As the EU body leading the Safe Harbor 2.0 negotiations with the U.S. government, the EU Commission plays a crucial role in the current debate about data transfers from the EU to the U.S. On 26 October, 2015, during her speech to the LIBE Committee of the EU Parliament, Vera Jourová (the EU Commissioner responsible for data protection) provided some important insights into the progress of, and requirements for, Safe Harbour 2.0.
Jourová also emphasised the need for clarity for businesses in respect of international data transfers and announced that the Commission will soon issue an explanatory Communication on the consequences of the Schrems ruling setting out guidance on international data transfers.
Requirements Of Safe Harbor 2.0
In line with a press release made on 6 October, Jourová calls for a Safe Harbor 2.0 that lives up to the standard of the Schrems ruling as the central future framework for enabling transatlantic data flows.
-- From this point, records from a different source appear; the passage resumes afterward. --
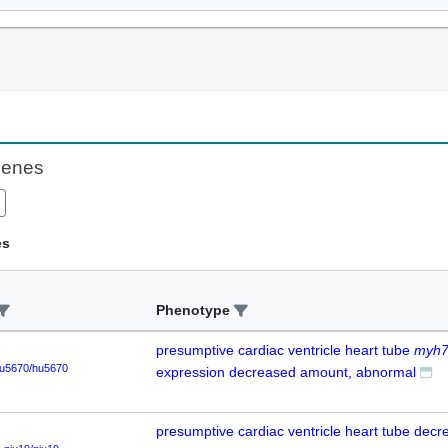
Genes
es
Phenotype
presumptive cardiac ventricle heart tube
myh
u5670/hu5670
expression decreased amount, abnormal
presumptive cardiac ventricle heart tube dec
According to Jourová, Safe Harbor 2.0. would need to meet the following requirements in order to live up to the standard of the Schrems ruling.
- For data transferred from the EU to the U.S, Safe Harbor 2.0 needs to ensure that data protection safeguards are “globally equivalent” (but “not necessarily identical”) to the European standards.
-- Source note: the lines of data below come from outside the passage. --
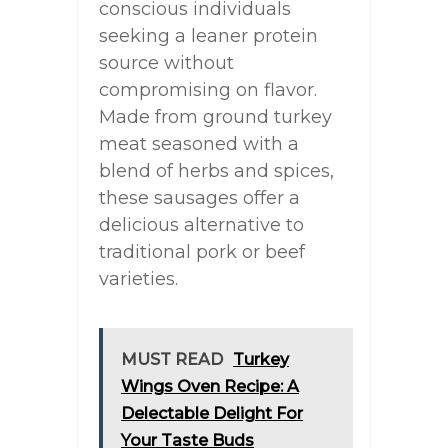
conscious individuals
seeking a leaner protein
source without
compromising on flavor.
Made from ground turkey
meat seasoned with a
blend of herbs and spices,
these sausages offer a
delicious alternative to
traditional pork or beef
varieties.
MUST READ
Turkey
Wings Oven Recipe: A
Delectable Delight For
Your Taste Buds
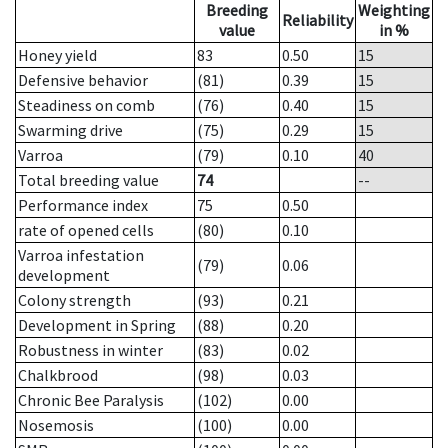
Breeding
Weighting
Reliability
value
in %
Honey yield
83
0.50
15
Defensive behavior
(81)
0.39
15
Steadiness on comb
(76)
0.40
15
Swarming drive
(75)
0.29
15
Varroa
(79)
0.10
40
Total breeding value
74
--
Performance index
75
0.50
rate of opened cells
(80)
0.10
Varroa infestation
(79)
0.06
development
Colony strength
(93)
0.21
Development in Spring
(88)
0.20
Robustness in winter
(83)
0.02
Chalkbrood
(98)
0.03
Chronic Bee Paralysis
(102)
0.00
Nosemosis
(100)
0.00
- While a system based on self-certification is acceptable, Safe Harbor 2.0 needs to provide “effective detection and supervision mechanisms”. According to Jourová, the U.S. has delivered on this requirement by committing to a stronger oversight of the system by the Department of Commerce, a stronger cooperation with EU DPAs and a priority treatment of complaints by the FTC. She also states that European DPAs will need to play a more active and visible role in the process of reviewing the framework. The parties are said to have reached an agreement in principle on these points, but are still discussing how to ensure that commitments made are sufficiently binding.
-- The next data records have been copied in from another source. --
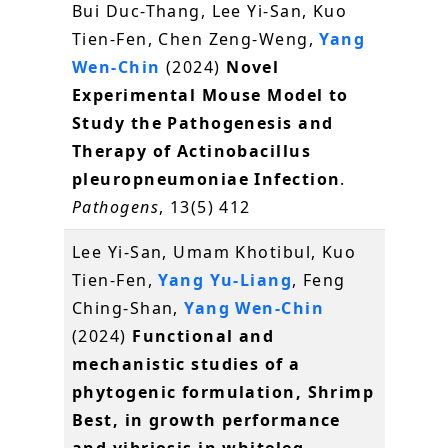
Bui Duc-Thang, Lee Yi-San, Kuo
Tien-Fen, Chen Zeng-Weng,
Yang
Wen-Chin
(2024)
Novel
Experimental Mouse Model to
Study the Pathogenesis and
Therapy of Actinobacillus
pleuropneumoniae Infection
.
Pathogens
, 13(5) 412
Lee Yi-San, Umam Khotibul, Kuo
Tien-Fen,
Yang Yu-Liang
, Feng
Ching-Shan,
Yang Wen-Chin
(2024)
Functional and
mechanistic studies of a
phytogenic formulation, Shrimp
Best, in growth performance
- Safe Harbor 2.0 must be periodically reviewed in light of developments in the U.S. According to Jourová, the Commission and the U.S. are working on an annual joint review mechanism which would cover all aspects of the framework, including the use of exemptions for law enforcement and national security grounds.
- Safe Harbor 2.0 would need to provide sufficient limitations and safeguards to prevent access or use of personal data by public authorities on a “generalised basis”. It would also need to ensure sufficient judicial control over national intelligence activities. Jourová describes this as “the biggest challenge in the CJEU judgement” but welcomes a number of U.S. initiatives developed since the Snowden revelations which address this very requirement. These include the adoption of the USA Freedom Act, the Presidential Policy Directive 28, a more targeted and tailored approach to surveillance and the approval of the U.S. Judicial Redress Act by the House of Representatives.
Progress Of The Safe Harbor 2.0 Negotiations
Jourová confirms that several meetings have taken place and intensive technical discussions will continue until her mid-November meeting in Washington where she will further discuss the Safe Harbor 2.0 framework with U.S. officials. We will report on the progress of those discussions as details emerge.
The EU Commission is pushing for a quick progression of the Safe Harbor 2.0 negotiations and is aiming for a framework which eliminates the CJEU concerns about the first Safe Harbour Framework. While a lot of work still lies ahead, businesses should factor in Safe Harbor 2.0 as a future mechanism for legitimising EU/U.S. data transfers and closely follow the progress of the negotiations.